§ **About this task**: Go through the data and copy each line where the word "services" shows up.

<<<<

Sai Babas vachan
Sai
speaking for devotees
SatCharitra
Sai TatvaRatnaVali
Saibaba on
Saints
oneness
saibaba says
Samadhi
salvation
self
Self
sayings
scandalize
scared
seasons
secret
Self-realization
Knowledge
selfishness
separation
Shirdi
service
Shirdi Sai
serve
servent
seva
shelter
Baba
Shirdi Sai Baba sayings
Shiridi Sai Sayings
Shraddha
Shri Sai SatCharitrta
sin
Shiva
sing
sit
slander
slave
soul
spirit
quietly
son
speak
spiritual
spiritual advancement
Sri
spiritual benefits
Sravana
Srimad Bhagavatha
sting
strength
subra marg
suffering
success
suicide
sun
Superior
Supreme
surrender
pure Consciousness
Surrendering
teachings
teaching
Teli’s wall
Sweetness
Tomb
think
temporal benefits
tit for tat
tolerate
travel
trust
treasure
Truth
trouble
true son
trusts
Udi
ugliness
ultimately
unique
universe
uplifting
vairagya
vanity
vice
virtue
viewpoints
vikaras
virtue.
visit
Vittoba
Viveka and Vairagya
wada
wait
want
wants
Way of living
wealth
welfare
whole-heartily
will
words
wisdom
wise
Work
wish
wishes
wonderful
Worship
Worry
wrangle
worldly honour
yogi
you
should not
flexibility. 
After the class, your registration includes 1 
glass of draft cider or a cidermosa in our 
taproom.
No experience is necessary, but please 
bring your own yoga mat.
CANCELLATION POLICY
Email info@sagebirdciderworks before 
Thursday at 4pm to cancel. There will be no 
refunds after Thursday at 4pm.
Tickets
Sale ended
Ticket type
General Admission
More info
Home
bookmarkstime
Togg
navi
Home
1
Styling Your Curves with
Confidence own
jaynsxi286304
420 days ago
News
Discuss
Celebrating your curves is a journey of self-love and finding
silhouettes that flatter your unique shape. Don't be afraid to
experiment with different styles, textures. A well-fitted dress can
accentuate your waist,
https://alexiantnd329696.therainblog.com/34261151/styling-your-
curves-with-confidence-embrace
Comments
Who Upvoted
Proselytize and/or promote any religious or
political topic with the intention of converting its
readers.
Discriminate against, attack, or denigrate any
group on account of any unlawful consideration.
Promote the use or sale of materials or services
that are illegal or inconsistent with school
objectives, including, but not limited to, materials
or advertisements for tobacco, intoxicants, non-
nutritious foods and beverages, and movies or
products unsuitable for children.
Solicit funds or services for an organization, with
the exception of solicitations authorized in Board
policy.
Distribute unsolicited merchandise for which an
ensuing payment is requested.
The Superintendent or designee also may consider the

>>>>

§ **Response to this task**:
Promote the use or sale of materials or services
Solicit funds or services for an organization, with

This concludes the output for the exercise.